Shirts, M. R., University of Colorado Boulder
Ferguson, A. L., University of Illinois at Urbana-Champaign
Potentials of mean force, or free energies along a selected set of collective variables, are ubiquitous in molecular simulation. Applications include determining the rate limiting step of a reaction, understanding the behavior of collective interactions such as hydrophobicity, and elucidating them mechanism of transport along molecular pores. Most commonly, the potential of mean force is estimated using a range of different histogramming techniques, most often a type of multiple histogram reweighting technique such as WHAM.

However, the process of histogramming obscures two important points; first, the observed distribution of observations along the desired collective variable or variables is not a histogram, but a series of delta functions, and approximating it as a histogram results in a loss of information. Second, the potential of mean force is (for molecular problems) a continuous function, and representing this function as a histogram is also an approximation.

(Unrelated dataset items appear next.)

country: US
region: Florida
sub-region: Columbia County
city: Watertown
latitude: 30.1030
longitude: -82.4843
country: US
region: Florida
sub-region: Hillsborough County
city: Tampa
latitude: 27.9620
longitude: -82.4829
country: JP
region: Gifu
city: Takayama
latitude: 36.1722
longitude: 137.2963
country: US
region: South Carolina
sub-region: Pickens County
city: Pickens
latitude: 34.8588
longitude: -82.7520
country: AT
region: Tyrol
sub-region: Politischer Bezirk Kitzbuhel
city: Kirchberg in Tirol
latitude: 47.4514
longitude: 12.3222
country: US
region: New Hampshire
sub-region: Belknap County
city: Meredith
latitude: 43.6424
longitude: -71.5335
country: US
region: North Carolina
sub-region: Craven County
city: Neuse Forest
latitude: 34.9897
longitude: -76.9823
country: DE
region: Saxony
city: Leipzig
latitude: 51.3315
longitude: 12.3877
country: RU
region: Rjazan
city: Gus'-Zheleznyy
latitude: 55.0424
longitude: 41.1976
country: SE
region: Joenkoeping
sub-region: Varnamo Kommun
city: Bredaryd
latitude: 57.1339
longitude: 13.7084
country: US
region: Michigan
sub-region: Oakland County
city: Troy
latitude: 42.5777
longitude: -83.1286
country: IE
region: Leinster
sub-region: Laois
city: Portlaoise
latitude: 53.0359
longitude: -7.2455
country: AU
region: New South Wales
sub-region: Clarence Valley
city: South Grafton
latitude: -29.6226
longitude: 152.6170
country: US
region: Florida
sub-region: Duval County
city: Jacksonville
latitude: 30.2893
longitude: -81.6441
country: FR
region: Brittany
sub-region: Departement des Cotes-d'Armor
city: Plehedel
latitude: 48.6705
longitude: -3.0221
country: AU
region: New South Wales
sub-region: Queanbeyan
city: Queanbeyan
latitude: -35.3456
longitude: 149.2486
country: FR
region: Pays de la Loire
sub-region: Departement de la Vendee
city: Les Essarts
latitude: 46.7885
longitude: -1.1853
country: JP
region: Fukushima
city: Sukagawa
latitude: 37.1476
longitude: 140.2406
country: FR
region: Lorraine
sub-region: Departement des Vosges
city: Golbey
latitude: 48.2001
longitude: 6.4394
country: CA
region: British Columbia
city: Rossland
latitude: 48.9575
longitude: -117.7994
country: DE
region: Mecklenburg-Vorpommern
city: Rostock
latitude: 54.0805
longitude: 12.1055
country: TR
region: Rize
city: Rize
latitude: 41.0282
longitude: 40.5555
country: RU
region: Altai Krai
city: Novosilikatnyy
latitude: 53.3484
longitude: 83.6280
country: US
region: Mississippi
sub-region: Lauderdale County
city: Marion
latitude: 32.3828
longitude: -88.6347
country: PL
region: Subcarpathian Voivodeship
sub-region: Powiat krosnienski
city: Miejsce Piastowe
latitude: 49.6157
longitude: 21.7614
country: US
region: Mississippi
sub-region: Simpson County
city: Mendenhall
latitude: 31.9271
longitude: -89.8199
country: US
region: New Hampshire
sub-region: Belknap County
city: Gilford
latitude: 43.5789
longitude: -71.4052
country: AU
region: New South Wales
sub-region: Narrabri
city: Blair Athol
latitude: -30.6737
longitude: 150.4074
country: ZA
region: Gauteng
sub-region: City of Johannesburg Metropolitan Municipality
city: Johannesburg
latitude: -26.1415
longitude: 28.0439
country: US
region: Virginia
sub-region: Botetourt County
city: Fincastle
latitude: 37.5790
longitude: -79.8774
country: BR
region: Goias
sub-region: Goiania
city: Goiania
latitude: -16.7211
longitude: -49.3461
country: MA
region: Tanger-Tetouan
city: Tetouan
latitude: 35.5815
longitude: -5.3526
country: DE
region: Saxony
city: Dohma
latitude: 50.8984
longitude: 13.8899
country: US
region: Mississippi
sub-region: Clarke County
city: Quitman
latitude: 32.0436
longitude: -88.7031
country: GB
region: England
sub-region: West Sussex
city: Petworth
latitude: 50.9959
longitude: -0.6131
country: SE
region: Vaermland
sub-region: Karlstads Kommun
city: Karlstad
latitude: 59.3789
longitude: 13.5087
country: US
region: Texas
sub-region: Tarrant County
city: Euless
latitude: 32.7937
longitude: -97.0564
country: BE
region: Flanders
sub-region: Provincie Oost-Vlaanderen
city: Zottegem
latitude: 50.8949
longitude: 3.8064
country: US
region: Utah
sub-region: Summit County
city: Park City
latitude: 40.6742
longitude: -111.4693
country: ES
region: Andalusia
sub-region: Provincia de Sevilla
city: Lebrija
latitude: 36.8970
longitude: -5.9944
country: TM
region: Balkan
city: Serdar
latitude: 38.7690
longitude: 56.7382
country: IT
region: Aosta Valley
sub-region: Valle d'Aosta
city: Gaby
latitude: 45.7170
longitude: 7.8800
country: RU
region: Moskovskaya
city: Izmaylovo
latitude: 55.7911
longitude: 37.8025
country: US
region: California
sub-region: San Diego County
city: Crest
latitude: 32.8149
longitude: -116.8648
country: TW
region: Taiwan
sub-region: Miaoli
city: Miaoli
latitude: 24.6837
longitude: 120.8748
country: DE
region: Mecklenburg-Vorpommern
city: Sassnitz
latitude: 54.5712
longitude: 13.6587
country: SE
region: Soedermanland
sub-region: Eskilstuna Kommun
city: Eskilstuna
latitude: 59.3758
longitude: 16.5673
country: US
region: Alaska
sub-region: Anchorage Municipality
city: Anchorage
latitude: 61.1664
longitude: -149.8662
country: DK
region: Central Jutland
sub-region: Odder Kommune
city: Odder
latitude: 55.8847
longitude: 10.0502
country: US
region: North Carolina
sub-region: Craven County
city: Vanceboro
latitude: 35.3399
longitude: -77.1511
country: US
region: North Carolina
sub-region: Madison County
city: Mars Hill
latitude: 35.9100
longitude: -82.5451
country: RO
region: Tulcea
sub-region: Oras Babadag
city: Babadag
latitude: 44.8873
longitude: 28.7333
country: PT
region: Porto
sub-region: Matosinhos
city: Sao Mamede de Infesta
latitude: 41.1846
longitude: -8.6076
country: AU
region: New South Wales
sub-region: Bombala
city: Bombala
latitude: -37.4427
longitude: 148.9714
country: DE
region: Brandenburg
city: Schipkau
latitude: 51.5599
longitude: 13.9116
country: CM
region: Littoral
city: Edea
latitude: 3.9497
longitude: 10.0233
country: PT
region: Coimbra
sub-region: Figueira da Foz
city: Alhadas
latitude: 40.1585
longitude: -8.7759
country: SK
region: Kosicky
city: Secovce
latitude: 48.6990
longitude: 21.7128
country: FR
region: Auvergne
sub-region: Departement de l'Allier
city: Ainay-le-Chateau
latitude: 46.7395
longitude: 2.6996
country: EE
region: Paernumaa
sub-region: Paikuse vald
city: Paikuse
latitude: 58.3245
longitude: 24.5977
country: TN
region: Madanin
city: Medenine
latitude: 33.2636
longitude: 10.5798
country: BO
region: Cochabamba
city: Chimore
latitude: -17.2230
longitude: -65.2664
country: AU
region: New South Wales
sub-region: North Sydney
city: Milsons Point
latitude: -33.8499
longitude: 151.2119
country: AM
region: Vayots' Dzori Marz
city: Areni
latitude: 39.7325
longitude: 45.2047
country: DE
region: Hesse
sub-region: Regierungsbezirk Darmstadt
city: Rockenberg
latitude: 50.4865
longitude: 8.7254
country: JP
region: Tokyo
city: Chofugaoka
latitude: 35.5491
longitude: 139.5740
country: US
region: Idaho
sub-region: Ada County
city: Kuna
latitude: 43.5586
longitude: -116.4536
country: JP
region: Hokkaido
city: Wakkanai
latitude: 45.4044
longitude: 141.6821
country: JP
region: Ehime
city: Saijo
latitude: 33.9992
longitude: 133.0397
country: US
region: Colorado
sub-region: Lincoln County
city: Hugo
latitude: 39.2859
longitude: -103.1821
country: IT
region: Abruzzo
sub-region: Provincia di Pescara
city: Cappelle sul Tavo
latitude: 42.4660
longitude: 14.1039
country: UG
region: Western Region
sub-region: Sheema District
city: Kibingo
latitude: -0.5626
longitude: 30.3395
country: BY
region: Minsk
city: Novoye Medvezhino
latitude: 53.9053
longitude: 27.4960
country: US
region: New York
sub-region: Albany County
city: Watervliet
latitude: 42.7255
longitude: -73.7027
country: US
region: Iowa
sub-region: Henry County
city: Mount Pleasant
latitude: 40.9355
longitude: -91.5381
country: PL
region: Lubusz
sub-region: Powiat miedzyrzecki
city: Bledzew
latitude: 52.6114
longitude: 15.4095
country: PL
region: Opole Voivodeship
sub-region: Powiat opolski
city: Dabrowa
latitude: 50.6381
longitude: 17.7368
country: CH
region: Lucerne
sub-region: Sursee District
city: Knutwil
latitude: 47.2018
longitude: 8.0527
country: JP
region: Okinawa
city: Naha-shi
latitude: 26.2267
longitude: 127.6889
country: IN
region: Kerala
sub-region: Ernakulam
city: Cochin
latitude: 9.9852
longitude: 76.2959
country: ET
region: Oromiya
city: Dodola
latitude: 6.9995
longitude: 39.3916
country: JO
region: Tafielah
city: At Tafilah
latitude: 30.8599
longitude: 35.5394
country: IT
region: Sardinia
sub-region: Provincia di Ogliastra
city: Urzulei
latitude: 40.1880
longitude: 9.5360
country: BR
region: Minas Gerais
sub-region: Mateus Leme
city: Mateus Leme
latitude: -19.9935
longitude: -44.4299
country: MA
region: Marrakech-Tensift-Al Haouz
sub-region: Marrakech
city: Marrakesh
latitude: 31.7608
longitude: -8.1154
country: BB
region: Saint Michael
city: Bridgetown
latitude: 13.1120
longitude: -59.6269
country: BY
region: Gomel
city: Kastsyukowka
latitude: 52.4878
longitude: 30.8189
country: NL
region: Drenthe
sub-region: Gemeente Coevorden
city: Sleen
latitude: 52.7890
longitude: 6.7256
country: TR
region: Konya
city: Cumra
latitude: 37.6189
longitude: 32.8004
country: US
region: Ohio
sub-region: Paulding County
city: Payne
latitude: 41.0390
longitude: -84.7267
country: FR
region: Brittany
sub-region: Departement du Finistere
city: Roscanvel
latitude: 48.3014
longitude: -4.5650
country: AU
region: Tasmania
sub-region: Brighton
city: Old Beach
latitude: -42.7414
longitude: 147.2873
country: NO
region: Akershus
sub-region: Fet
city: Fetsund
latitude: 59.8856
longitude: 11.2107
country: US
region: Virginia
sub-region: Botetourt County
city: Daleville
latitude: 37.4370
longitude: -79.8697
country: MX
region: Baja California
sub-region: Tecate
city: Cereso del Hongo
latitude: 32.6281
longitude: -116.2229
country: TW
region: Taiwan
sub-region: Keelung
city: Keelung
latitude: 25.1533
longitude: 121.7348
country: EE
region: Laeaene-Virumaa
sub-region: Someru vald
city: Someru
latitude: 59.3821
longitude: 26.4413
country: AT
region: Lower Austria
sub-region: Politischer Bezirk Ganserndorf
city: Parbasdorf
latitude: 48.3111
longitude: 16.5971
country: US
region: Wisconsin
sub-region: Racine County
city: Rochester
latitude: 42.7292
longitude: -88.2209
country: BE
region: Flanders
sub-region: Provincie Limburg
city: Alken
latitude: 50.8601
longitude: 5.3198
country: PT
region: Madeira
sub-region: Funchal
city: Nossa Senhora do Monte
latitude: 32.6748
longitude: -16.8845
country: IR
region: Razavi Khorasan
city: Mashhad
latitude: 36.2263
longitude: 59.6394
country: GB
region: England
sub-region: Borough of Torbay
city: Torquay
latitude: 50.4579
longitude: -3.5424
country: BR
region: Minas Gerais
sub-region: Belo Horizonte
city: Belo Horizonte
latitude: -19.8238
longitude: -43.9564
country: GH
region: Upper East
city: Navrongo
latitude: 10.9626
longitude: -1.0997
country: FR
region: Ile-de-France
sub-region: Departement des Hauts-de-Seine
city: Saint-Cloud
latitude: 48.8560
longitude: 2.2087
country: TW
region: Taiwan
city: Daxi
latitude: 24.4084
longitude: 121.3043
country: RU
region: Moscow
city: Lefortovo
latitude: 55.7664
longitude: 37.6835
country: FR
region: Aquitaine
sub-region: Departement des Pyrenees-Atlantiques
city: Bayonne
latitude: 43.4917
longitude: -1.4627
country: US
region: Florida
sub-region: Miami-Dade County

In this study, we examine how to properly relate the observed empirical distribution to true, infinite sampling probability distribution as a function of collective variables, and hence determine the potential of mean force. We first show how histogramming is essentially a kernel density approximation with a "top hat" kernel, and show how we can generalize this process to other kernels that might be more useful for a given problem.

More powerfully, we present a variational approach, in which finding the continuous probability density function along a collective variable reduces to minimizing the Kullback-Leibler divergence between a trial function and the empirical distribution, as well as a fully Bayesian approach to sampling in the space of trial functions. This Bayesian approach additionally provides several powerful tools, such as determining which trial functions may be most appropriate for the problem and which trial functions are under or overfit. We demonstrate the application of these methods in 1, 2, and 3D model problems.